Proposing

No, not marriage. But something very like, for a person in my profession, given the time commitment implied. I'm trying to describe the scope of a new book idea -- a project that could consume my life for at least five years -- to a potential publisher. The point of the book proposal is to awaken the publisher's interest, elicit a promise of publication, and secure an "advance" sufficient to cover research and living expenses for as long as it takes to write the text. ("Advance" is short for "advance against royalties," which means that the dollar amount advanced to the author at the outset must be repaid to the publisher from book sales before the author can receive any further income.)

The challenge of writing a good proposal is to frame the story and make its significance come real before conducting the several years' worth of research required to tell it in full book-length detail. I'm talking about nonfiction. Novelists don't write proposals.

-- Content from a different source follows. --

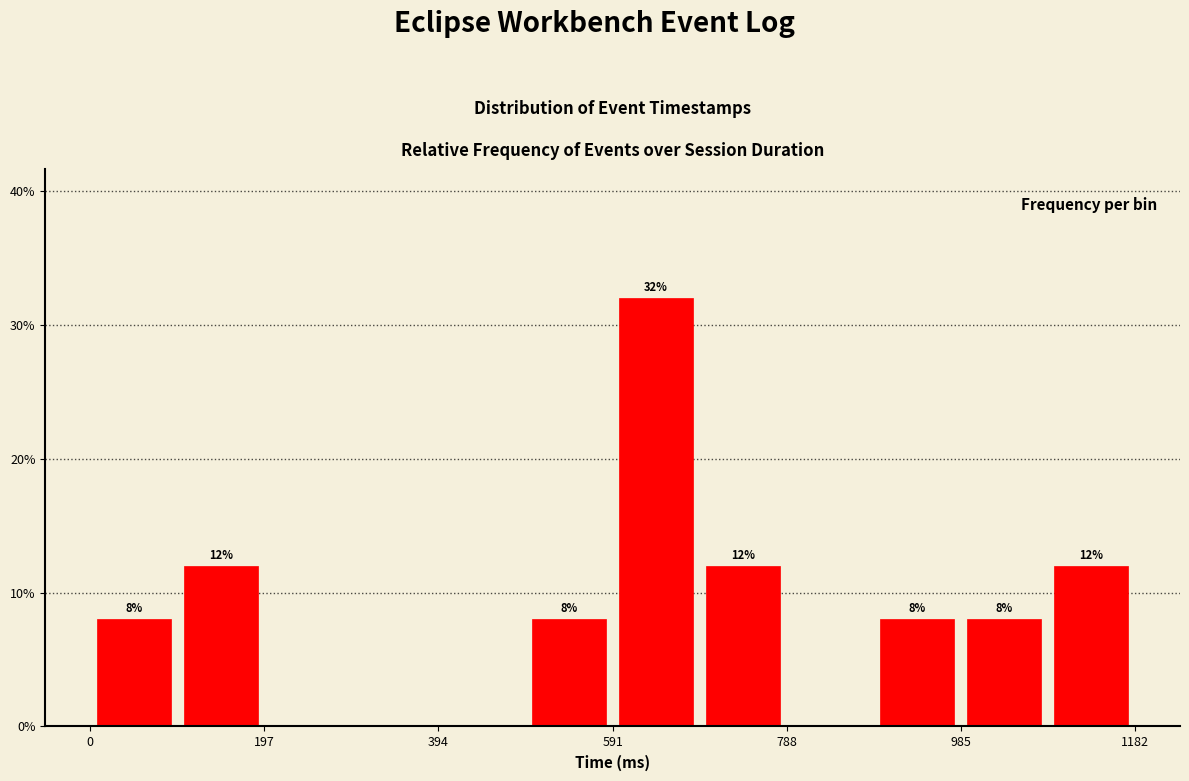

Which range on the x-axis has the tallest bar?

600 to 680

They need to write entire novels before publishers will pay attention.

In preparation for this proposal, I have read a dozen books, toured the Web via "Google Scholar," interviewed a few people, and made one preliminary visit to the Harvard University Observatory, where the action takes place. I've also talked up the gist of the idea in conversation so often that the characters already feel familiar. I like them a lot, which is good, because if things go well I'm going to be living with them for the foreseeable future.

How long should a proposal be? "As long as it needs to be," is the general rule. I wrote a fifteen-page version in the summer that fell short for several reasons. Friends and family members who read it failed to grasp the nature of the work the characters were doing, or get a good sense of who they were, or how the astronomy of that period (late 1800s to early 1900s) fit into the larger picture of American society. When I say my preliminary readers failed to understand, I mean I failed to explain.

Now I have thirty pages. The proposal is much stronger, but not just because it's longer. The months I spent thinking about it helped me find the story line, whereas before I was sketching a series of situations. As my agent, Michael Carlisle, reminded me when he urged putting aside the proposal for a while, "Sometimes writing is about not writing."